Olimpiyat adaylığı şehri ve sporu tetikliyor
Uluslararası Olimpiyat Komitesi (IOC) tarafından desteklenen bir araştırma Olimpiyat Oyunları adayı olup yarışı kaybeden kentlerin süreçten olumlu etkilendiğini ortaya çıkardı. 2020 adaylık sürecinin İstanbul’un altyapı ve ulaşım yatırımlarında hızlandırıcı bir etkiye sahip olduğu tespit edildi.

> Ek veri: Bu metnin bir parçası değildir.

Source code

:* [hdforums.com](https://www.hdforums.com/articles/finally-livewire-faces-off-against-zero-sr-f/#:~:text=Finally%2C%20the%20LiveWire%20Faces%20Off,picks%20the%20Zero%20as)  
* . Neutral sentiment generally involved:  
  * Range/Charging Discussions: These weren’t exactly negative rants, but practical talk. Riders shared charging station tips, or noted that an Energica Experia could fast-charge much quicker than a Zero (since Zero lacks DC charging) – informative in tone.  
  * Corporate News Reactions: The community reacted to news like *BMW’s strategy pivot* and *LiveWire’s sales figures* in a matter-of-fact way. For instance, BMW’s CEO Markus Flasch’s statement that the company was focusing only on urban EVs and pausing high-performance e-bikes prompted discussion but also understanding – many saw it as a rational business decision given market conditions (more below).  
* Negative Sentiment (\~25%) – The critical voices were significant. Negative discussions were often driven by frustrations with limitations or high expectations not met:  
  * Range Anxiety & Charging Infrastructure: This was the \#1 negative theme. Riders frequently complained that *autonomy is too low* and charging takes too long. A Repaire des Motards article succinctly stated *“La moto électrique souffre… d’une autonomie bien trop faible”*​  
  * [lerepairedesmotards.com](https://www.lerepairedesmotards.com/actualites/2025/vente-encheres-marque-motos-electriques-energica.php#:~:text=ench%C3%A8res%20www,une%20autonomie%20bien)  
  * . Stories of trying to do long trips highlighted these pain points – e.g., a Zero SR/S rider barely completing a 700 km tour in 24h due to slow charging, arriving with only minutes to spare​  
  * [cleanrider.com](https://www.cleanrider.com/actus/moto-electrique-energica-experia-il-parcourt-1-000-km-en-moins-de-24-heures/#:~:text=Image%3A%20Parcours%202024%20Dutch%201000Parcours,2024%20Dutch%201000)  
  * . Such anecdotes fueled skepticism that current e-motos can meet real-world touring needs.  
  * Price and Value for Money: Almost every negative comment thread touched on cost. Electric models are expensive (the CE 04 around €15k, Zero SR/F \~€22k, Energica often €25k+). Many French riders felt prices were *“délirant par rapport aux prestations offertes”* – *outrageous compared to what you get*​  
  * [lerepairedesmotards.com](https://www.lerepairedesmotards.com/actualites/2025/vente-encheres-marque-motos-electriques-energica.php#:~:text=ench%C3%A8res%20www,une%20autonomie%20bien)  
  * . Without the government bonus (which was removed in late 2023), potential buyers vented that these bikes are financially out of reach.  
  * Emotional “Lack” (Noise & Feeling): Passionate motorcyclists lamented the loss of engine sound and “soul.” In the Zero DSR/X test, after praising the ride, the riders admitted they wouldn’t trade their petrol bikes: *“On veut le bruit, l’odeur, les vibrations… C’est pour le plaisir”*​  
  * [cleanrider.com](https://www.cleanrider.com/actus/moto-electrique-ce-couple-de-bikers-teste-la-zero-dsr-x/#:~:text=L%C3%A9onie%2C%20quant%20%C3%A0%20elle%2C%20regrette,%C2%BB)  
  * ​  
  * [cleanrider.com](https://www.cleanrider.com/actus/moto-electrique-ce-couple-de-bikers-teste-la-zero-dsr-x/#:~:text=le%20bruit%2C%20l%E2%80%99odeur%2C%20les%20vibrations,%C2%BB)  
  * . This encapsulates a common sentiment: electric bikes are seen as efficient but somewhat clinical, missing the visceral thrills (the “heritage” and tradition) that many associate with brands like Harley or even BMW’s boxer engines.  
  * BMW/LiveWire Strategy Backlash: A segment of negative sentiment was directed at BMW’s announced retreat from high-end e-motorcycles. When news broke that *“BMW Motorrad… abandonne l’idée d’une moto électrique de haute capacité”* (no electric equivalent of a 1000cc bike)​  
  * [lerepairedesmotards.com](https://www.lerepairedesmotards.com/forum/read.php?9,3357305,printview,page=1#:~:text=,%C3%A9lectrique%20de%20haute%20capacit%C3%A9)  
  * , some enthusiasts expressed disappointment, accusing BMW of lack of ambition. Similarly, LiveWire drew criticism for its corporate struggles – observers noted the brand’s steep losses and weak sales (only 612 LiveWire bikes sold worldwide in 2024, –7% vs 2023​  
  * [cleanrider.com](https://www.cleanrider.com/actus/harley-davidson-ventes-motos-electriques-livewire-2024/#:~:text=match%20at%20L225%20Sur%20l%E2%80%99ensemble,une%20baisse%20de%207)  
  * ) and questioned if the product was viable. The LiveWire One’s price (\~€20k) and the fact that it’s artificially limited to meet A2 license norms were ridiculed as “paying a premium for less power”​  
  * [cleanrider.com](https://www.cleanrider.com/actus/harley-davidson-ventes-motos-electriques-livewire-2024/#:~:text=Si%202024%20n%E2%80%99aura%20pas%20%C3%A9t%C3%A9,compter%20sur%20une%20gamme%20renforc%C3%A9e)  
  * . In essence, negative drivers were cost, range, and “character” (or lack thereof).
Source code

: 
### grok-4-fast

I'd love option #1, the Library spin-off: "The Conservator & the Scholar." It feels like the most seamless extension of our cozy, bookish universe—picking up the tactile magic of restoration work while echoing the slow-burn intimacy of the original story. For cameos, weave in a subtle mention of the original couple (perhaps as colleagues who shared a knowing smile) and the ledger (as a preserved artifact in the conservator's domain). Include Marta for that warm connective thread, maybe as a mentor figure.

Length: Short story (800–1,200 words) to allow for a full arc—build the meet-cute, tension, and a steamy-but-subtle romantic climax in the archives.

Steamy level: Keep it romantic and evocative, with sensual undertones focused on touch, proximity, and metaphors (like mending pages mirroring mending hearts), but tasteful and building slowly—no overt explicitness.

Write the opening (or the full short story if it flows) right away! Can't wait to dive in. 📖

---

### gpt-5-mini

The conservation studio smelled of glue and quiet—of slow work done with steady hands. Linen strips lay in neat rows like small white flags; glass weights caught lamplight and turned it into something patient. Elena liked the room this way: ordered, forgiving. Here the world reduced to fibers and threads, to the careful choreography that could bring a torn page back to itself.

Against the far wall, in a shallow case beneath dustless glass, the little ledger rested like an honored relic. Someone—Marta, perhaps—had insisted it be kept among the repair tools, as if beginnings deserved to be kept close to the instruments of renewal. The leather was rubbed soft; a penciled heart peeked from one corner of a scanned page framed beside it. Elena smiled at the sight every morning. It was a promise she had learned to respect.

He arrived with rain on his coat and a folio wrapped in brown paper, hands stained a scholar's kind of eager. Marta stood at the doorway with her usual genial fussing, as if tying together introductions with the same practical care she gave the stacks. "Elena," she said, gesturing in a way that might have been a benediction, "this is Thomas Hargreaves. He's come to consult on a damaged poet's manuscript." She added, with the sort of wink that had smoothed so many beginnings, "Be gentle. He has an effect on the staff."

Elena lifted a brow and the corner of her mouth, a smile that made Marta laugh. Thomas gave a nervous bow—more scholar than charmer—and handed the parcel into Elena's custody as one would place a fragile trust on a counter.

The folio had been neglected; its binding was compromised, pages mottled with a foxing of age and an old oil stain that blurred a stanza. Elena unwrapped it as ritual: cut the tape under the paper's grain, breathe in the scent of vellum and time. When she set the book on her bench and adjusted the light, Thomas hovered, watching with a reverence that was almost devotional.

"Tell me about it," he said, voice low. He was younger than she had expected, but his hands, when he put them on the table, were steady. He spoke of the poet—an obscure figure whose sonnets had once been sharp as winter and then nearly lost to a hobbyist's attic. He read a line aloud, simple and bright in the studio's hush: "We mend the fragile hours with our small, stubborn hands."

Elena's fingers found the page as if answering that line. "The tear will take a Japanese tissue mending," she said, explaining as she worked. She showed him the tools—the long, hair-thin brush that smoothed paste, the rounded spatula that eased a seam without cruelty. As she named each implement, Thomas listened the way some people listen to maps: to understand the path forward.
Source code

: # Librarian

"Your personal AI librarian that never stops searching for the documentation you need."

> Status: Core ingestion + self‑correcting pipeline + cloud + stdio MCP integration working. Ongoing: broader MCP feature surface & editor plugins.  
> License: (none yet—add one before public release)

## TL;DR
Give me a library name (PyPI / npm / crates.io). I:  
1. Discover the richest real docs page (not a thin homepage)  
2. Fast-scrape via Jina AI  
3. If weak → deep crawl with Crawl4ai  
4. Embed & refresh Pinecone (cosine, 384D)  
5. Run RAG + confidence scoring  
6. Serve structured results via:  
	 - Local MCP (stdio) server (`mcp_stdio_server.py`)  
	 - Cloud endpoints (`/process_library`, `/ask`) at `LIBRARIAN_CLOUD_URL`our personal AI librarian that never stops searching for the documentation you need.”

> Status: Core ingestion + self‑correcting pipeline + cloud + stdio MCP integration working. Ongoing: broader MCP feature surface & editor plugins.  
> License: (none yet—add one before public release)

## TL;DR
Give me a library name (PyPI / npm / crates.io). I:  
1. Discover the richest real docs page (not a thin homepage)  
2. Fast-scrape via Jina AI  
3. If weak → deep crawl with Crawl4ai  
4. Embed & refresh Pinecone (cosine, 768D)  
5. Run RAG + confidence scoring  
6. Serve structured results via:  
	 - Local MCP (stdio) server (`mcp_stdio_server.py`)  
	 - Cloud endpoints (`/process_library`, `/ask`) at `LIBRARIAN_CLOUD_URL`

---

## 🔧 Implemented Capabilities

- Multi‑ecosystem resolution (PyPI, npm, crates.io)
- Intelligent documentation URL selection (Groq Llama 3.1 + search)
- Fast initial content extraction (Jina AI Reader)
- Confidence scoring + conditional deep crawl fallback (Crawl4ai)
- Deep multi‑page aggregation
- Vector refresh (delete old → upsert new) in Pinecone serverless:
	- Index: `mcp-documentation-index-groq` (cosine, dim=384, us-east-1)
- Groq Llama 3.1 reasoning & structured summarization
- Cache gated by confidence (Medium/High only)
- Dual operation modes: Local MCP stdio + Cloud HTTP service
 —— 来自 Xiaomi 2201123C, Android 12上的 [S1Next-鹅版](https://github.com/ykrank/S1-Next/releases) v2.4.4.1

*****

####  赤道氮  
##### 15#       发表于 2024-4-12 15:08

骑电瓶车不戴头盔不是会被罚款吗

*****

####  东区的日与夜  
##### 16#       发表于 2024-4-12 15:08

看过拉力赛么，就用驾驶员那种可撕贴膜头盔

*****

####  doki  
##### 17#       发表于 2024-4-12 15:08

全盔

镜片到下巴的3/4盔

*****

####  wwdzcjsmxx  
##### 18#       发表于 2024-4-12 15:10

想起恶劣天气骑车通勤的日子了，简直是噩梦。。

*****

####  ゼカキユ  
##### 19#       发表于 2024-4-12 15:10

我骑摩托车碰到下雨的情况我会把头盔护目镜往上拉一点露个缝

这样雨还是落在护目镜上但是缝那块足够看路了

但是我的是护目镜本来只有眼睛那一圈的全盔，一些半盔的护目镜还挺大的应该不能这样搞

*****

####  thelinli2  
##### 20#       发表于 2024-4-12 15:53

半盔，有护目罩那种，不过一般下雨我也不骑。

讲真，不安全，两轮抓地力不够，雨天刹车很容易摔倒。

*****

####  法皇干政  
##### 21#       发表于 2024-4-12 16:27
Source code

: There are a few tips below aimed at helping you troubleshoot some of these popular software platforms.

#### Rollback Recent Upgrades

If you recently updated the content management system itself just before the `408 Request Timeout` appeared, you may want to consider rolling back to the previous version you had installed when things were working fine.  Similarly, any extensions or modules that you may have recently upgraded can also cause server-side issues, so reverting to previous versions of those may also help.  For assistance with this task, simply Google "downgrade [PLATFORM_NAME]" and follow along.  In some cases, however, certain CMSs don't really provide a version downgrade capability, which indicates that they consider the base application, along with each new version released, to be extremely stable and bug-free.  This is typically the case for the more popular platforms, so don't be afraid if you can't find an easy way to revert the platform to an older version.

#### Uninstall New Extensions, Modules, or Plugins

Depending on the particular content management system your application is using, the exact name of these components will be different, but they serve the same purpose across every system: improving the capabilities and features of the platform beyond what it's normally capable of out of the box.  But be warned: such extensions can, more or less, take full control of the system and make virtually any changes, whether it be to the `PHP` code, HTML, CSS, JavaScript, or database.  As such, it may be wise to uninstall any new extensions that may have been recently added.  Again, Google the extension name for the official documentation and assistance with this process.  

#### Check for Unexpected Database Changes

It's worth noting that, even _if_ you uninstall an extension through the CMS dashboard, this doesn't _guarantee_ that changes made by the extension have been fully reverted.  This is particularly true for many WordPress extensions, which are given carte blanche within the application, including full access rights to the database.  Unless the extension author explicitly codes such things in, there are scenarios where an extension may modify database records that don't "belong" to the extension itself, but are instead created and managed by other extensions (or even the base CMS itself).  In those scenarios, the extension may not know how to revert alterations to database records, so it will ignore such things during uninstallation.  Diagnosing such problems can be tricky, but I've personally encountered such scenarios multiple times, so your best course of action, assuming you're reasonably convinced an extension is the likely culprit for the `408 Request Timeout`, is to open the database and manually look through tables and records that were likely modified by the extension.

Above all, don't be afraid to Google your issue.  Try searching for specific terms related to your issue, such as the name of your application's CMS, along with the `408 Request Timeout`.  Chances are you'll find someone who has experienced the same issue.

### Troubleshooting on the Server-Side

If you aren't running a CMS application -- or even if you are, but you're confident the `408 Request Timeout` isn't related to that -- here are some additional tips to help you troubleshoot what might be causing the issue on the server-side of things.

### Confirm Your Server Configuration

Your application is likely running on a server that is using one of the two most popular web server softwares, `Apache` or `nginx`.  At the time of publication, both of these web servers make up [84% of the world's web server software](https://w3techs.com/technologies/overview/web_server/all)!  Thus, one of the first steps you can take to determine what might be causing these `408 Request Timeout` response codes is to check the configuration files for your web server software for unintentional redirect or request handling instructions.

Olimpiyatlar kaybedilirken bile kazandırıyor. Uluslararası Olimpiyat Komitesi’nin (IOC) sağladığı fonla İngiltere, Amerika Birleşik Devletleri ve Türkiye’de eşzamanlı olarak gerçekleştirilen araştırma kaybedilen olimpiyat adaylıklarının şehre birçok olumlu etkisi olduğunu ortaya çıkardı.
Başarısızlıkla sonuçlanan olimpiyat adaylıklarının etkilerinin belirlenmesi amacıyla gerçekleştirilen araştırma, İstanbul Bilgi Üniversitesi Spor Yöneticiliği Bölümü’nden Cem Tınaz, Coventry Üniversitesi’nden (İngiltere) Paul Salisbury ve Georgia Üniversitesi’nden (Amerika Birleşik Devletleri) Becca Leopkey tarafından yürütüldü. Uluslararası Olimpiyat Komitesi’nin İleri Olimpiyat Araştırmaları Merkezi tarafından desteklenen araştırma, 2016/17 döneminde dünya çapından gelen başvurular içinde desteklenmeye değer görülen altı başvurudan biri oldu.
İSTANBUL 2020 FARKLI
Araştırma kapsamında üç ülkede adaylık sürecinde dahil olmuş toplam 33 kişiyle görüşüldü. Görüşülen kişiler arasında adaylık komitesi üyeleri, olimpiyat komitesi üyeleri, devlet, medya ve sivil toplum kuruluşlarından temsilciler yer aldı. Görüşmelerin yanı sıra, resmi dokümanlar, raporlar ve akademik makaleler incelendi. Araştırmadan elde edilen bulgulara göre İstanbul’un ilk 4 adaylığı ile son adaylığı, hedefler, kapsam ve imkanlar açısından birbirinden farklılaşıyor. İlk dört adaylıkta öncelikli amaç olimpiyatlara ev sahipliği yapmaktan ziyade dolaylı olarak olumlu sonuçlara erişilmesi iken, son adaylıkta temel amacın oyunlara ev sahipliği yapmak olduğu tespit edildi. İlk dört adaylıkta, Türkiye’nin o dönemde oyunlara ev sahipliği yapma kapasitesine tam olarak sahip olamasa da adaylıkların bu kapasitenin oluşturulması adına gereken girişimleri hızlandırdığı tespit edildi.
Araştırma ayrıca son adaylık sürecinin İstanbul’un altyapı ve ulaşım yatırımlarında hızlandırıcı bir etkiye sahip olduğunu ortaya çıkardı. Adaylıkta İstanbul’un elini kuvvetlendirmek için, o dönemde ev sahibi olunan spor etkinlikleri farklı şehirlerde çeşitli olumlu etkiler yaratırken, toplumun spor kapasitesinin artmasını da sağladı. 2010-2013 yılları arasında Türkiye’nin uluslararası prestijine ve itibarına katkı sağlayan adaylığın turizm gelirlerinin artmasına da katkıda bulunduğu belirlendi. Adaylık devletin farklı birimlerinin, özel sektörün ve sivil toplum kuruluşlarının bir arada, ortak amaçlar uğrunda çalışmalarını sağladı. Türk yöneticilerin uluslararası spor arenasında daha etkin roller almalarına katkıda bulunan ilişkiler kurmasına katkı sağlayan sürecin belki en önemli etkilerinden biri de ülkemizin sporda dopingle mücadelede tamamen yeni bir anlayışa ve yapıya kavuşması oldu.
Öte yandan spor özelindeki çıktılara bakıldığında, belirlenmiş tesisleşme hedeflerinin gerçekleştirilememesi, elit sporda hedeflenen başarıların sağlanamaması ve oyunlara ev sahibi olunamamasının toplum nezdinde yarattığı hayal kırıklığı olumsuz durumlar olarak tespit edildi.